Before 2009, the number of children in Arizona’s foster care system hovered between 6,000 and 9,000. “That’s unacceptable, but it was consistently normal for us,” said Katie O’Dell, executive director of Arizona 1.27, a Christian foster care and adoption organization.
“Then, from 2009 to 2010, we started seeing it climbing by the hundreds every month.” By 2011, there were 10,883 kids in the system. A year later, 13,461. By 2016, there were almost 19,000.
The same thing was happening nationally. The 397,000 children in foster care in 2012 increased to 415,000 in 2014, then to 437,000 in 2016.

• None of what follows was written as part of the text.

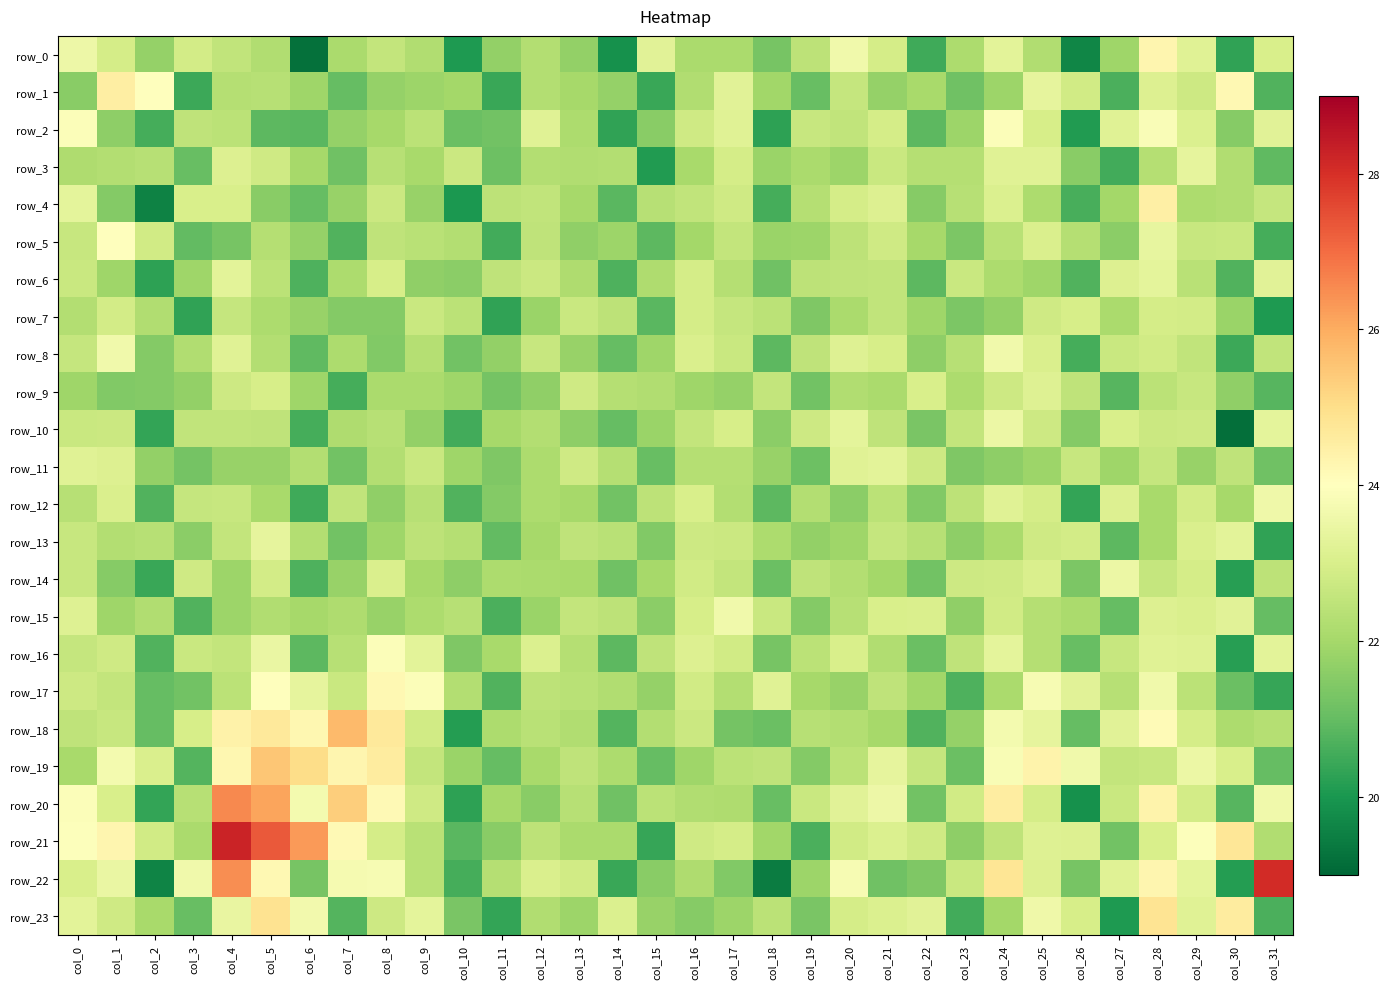

Is it true that row_18 equals 34.4 at col_20?

False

“Foster family shortages stretch existing homes thin,” a Massachusetts news outlet reported. A Florida news station reported: “Foster kids kept in cars at Wawa parking lot in Hillsborough County.” In Kansas, a headline read: “Report of Missing Children Latest Concern.”
The headlines pressed urgency onto a growing movement. In the early 2010s, churches from Colorado to Florida to Arizona to Washington D.C. had begun to band together to recruit and support foster and adoptive families.
The movement would not have been easy to predict. While Christian families had been fostering children for “decades and decades,” the church didn’t have a large or consistent presence in the foster care world, Christian Alliance for Orphans (CAFO) national director of foster care initiatives Jason Weber said.
“We’ve come full circle, from a world in which the church would kind of sit back and sometimes be critical of the state and talk about all the ways they’re falling short to a different approach of humility,” he said. “Churches are saying, ‘Man, we were supposed to be at this party a long time ago. We’re here now. How can we help?’”
“It’s really exciting,” Jedd Medefind, CAFO president, said. “In a world where there’s so much bad news, this is one place where you really see the church stepping up to be what you hope the church will be.”
That wasn’t dumb luck. Many Christian families and circles had been preparing for decades, long before the first headline. They just didn’t know it.